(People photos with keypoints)

§

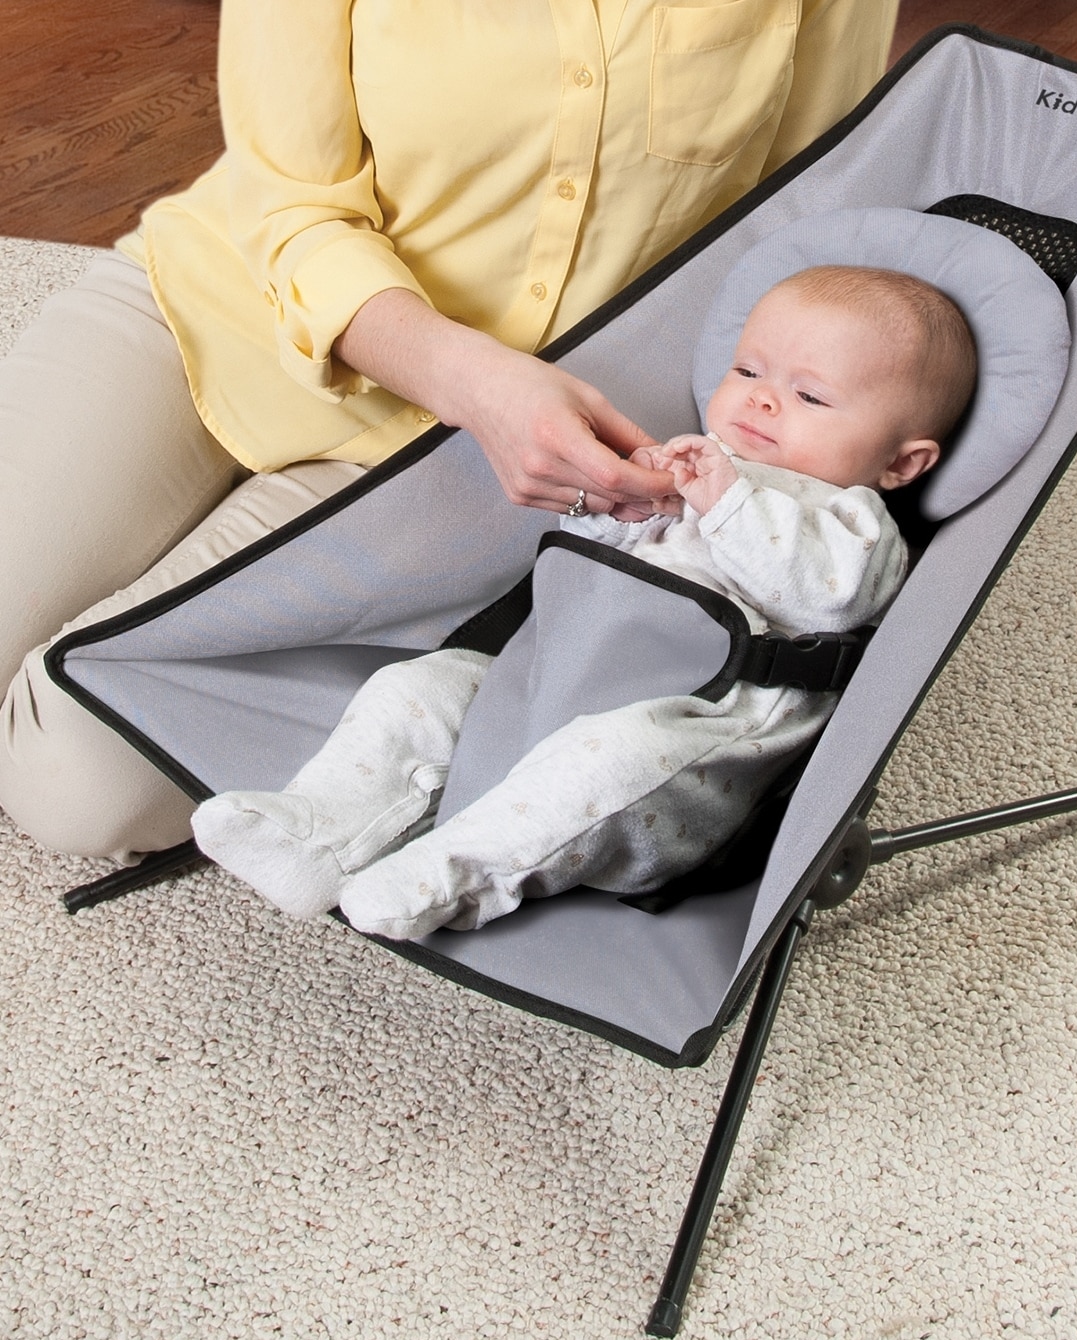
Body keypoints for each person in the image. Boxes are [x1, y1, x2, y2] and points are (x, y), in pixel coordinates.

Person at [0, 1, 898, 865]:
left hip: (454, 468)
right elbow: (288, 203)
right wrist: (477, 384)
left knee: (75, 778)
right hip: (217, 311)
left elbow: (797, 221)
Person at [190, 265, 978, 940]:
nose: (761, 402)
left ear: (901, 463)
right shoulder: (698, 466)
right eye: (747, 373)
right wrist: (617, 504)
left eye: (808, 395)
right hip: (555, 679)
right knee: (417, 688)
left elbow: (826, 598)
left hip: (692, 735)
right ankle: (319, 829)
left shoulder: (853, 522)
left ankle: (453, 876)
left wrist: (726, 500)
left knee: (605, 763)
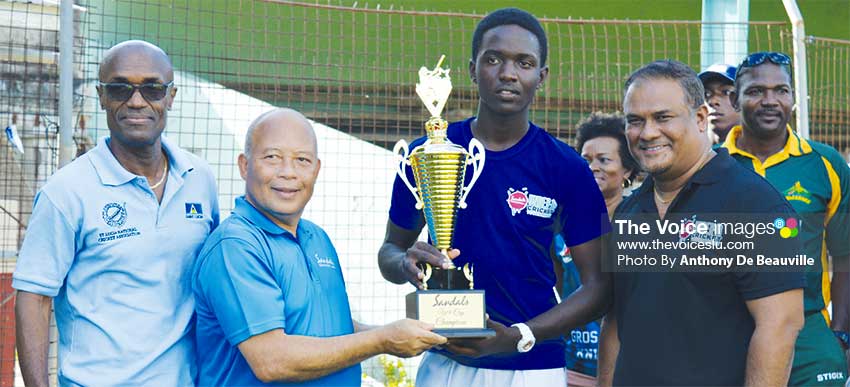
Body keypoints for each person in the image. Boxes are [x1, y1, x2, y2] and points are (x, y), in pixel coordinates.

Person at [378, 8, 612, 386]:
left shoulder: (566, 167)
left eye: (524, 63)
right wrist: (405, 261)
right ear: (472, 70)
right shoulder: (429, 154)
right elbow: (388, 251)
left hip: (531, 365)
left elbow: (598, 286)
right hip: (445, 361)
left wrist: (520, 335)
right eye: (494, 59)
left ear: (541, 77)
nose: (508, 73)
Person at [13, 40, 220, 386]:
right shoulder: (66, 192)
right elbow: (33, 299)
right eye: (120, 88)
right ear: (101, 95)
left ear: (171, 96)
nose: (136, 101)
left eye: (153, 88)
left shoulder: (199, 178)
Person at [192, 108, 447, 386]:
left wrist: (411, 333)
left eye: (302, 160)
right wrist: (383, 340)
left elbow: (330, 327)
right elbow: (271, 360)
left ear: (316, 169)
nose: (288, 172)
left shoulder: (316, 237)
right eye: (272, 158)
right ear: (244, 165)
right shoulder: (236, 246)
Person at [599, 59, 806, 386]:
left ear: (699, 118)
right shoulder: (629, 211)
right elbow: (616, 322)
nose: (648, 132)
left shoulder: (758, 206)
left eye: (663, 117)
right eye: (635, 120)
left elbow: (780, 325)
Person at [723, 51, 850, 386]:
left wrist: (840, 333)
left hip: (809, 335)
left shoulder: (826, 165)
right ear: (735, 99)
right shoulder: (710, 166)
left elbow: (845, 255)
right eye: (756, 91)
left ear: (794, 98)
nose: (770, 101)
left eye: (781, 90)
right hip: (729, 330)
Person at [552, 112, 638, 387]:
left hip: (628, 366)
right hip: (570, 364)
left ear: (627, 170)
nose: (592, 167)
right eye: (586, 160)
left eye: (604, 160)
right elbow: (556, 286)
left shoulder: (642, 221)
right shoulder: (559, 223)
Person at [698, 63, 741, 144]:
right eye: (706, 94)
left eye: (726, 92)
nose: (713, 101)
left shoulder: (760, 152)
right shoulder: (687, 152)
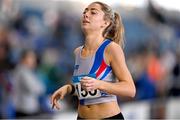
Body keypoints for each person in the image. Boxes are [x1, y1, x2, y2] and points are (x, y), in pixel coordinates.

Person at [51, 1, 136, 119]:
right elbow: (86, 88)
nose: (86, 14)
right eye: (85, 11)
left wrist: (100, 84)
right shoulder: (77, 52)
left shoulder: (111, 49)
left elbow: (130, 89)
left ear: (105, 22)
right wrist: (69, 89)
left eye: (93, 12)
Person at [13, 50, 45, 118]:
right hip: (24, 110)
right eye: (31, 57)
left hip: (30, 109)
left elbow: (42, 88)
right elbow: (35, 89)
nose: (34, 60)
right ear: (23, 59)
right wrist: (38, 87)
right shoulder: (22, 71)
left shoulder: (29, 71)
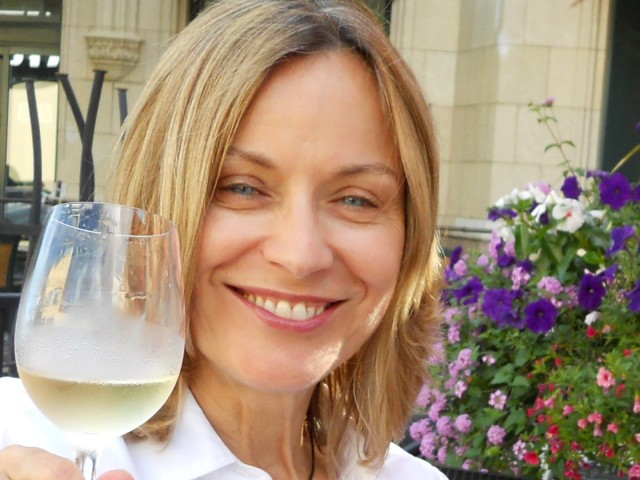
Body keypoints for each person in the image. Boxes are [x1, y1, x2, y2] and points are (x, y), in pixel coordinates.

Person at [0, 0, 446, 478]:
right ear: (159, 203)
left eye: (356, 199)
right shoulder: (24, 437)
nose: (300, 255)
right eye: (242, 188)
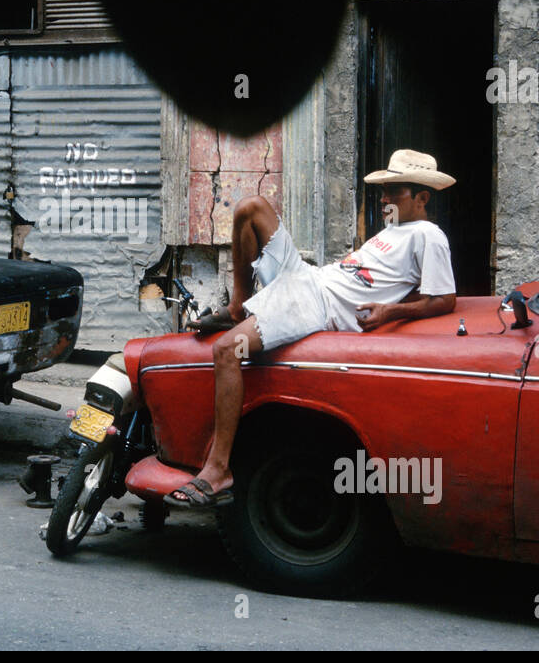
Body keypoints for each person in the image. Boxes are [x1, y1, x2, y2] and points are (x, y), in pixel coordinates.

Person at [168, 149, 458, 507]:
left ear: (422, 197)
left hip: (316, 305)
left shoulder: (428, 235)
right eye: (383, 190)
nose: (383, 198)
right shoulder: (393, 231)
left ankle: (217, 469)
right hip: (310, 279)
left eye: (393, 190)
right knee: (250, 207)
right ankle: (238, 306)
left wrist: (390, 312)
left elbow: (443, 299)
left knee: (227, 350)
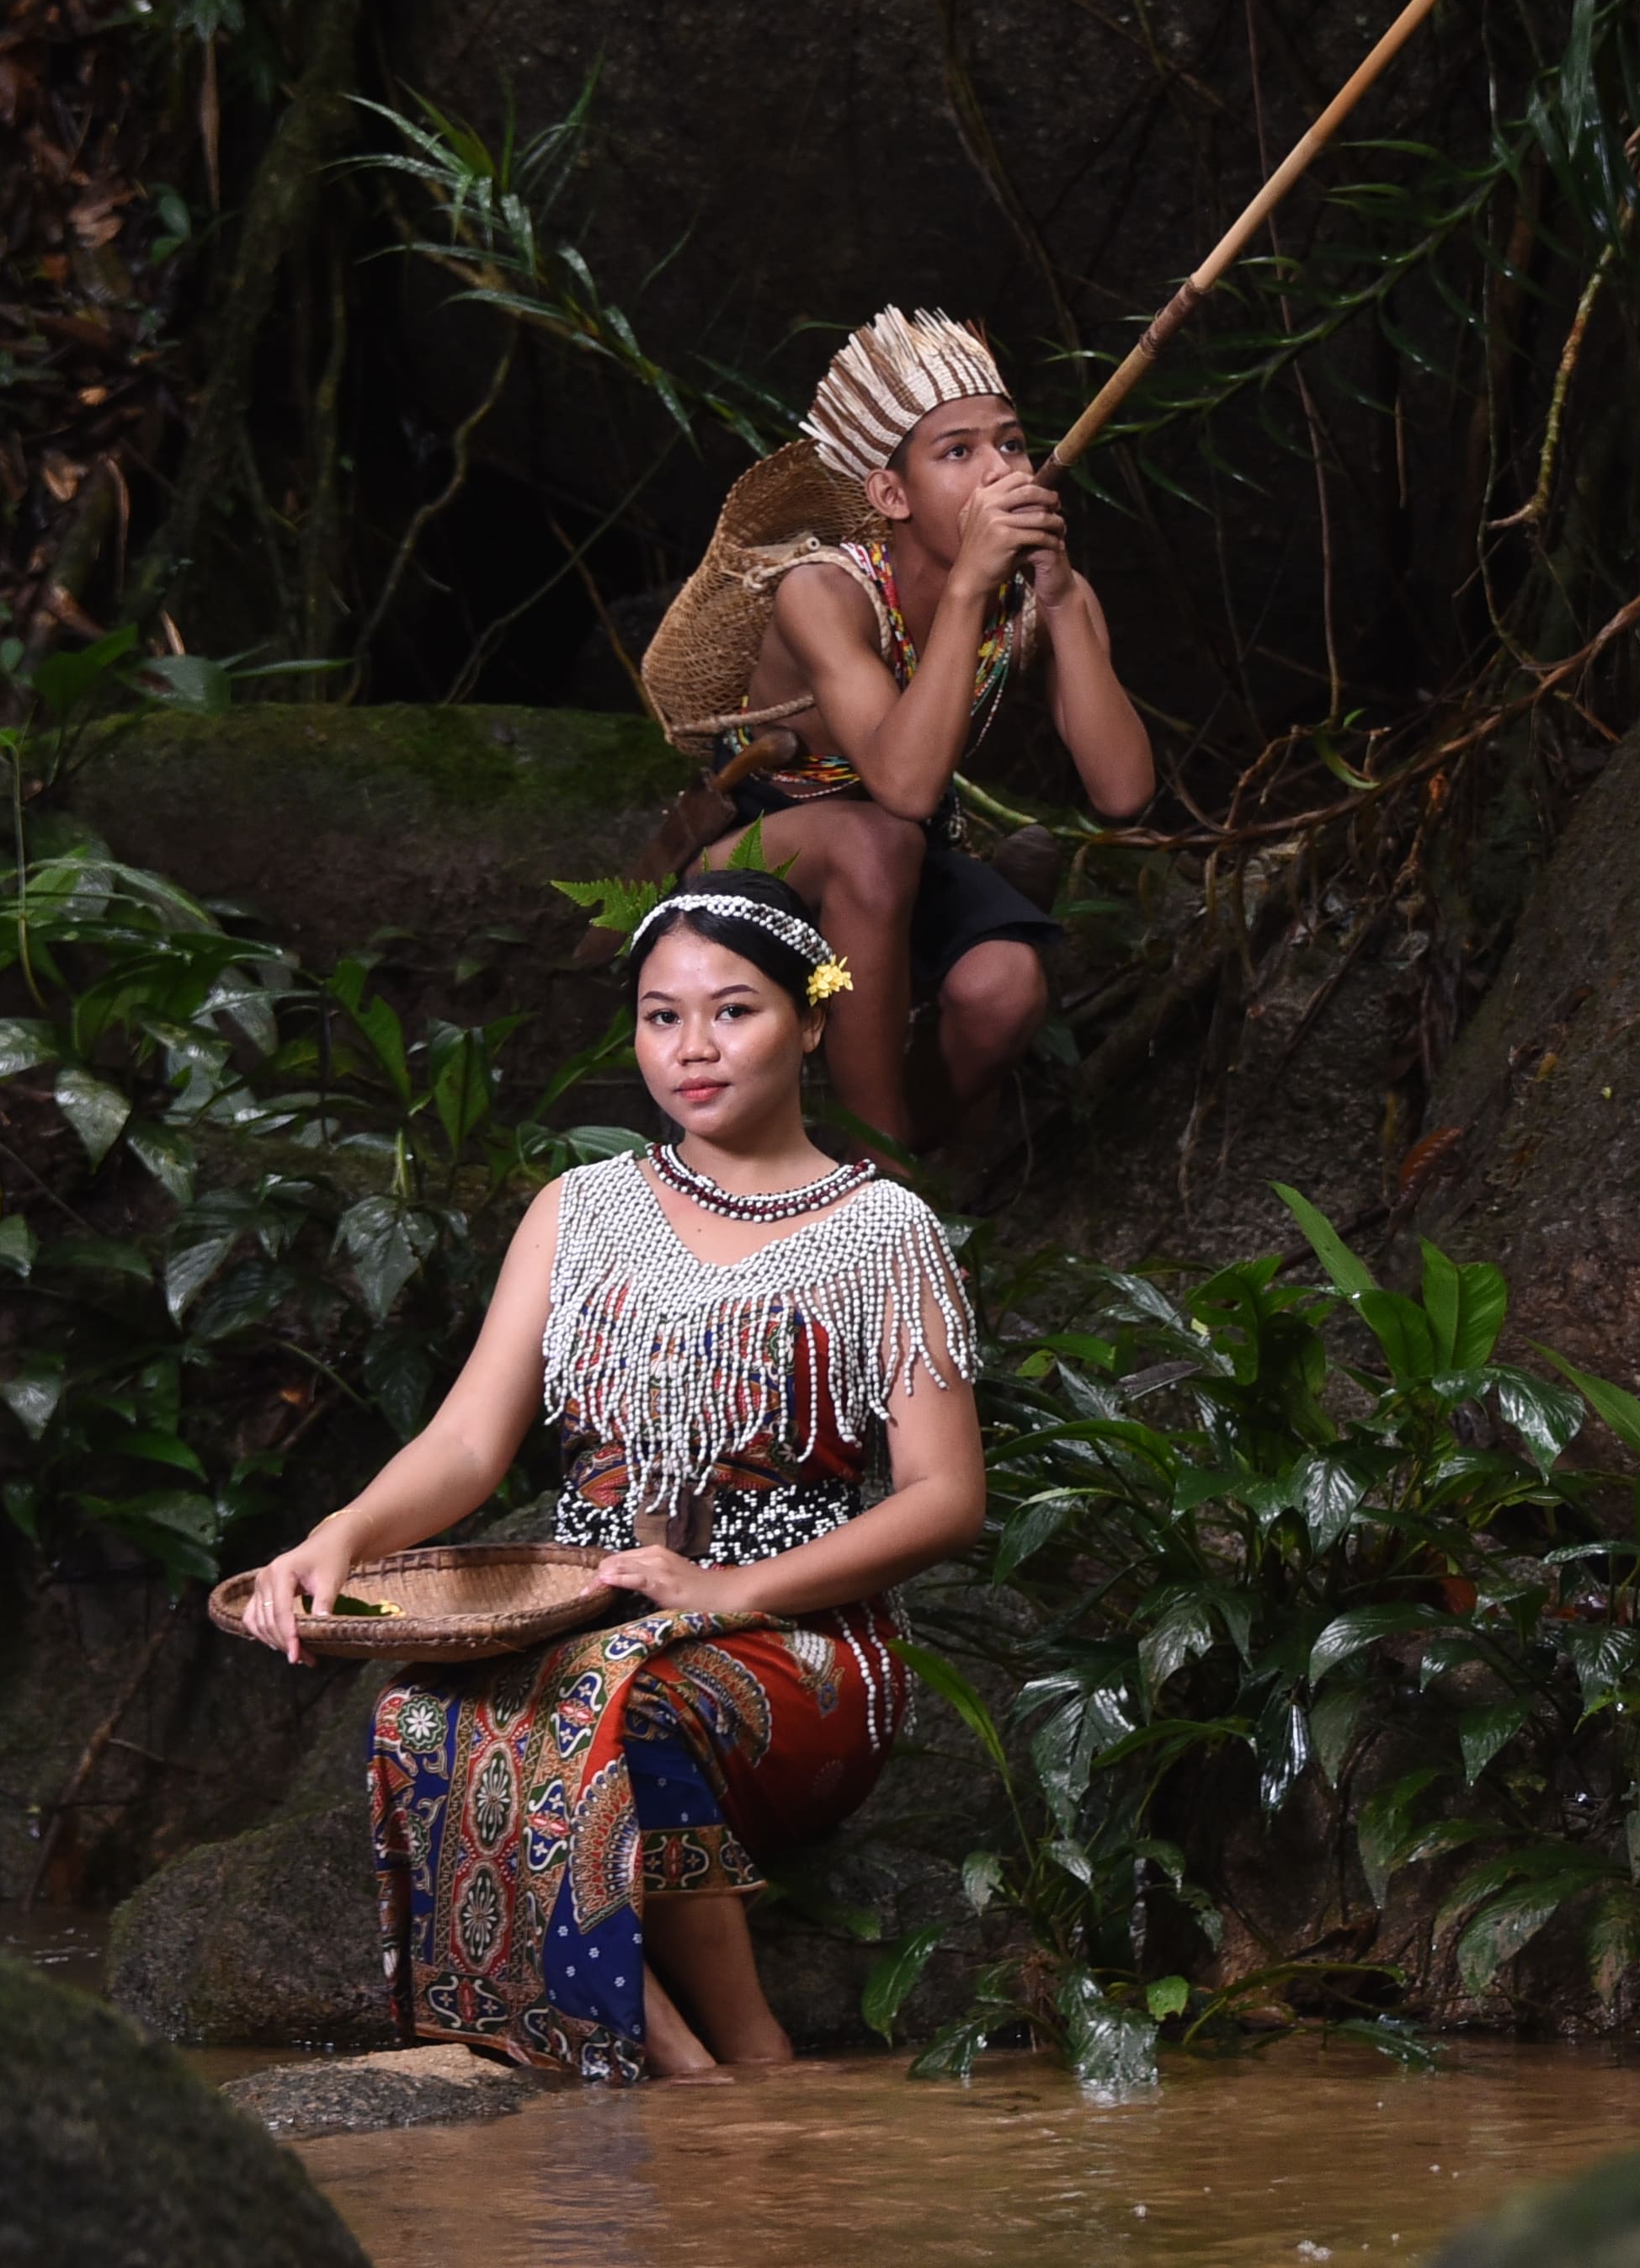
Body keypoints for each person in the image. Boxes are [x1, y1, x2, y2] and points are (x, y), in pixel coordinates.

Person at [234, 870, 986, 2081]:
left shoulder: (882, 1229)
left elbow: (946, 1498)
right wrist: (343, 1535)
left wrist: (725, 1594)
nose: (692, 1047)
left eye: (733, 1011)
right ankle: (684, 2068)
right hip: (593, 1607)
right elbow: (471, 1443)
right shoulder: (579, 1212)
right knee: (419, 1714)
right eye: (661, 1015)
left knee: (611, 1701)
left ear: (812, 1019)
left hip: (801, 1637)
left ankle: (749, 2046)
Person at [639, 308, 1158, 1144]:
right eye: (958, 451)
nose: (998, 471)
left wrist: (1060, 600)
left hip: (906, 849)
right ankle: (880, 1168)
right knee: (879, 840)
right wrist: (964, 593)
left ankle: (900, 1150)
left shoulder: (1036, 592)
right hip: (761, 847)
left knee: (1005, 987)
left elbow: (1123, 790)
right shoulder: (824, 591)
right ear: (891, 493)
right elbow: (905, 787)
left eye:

§

WHAT IS BEING ASKED
Go to the line holding "right knee: (879, 840)" in the entries above and return it, along with every line after it, exactly as written.

TASK RESPONSE
right knee: (879, 840)
right wrist: (964, 593)
left ankle: (900, 1150)
left shoulder: (1036, 592)
right hip: (761, 847)
left knee: (1005, 987)
left elbow: (1123, 790)
right shoulder: (824, 591)
right ear: (891, 493)
right elbow: (905, 787)
left eye:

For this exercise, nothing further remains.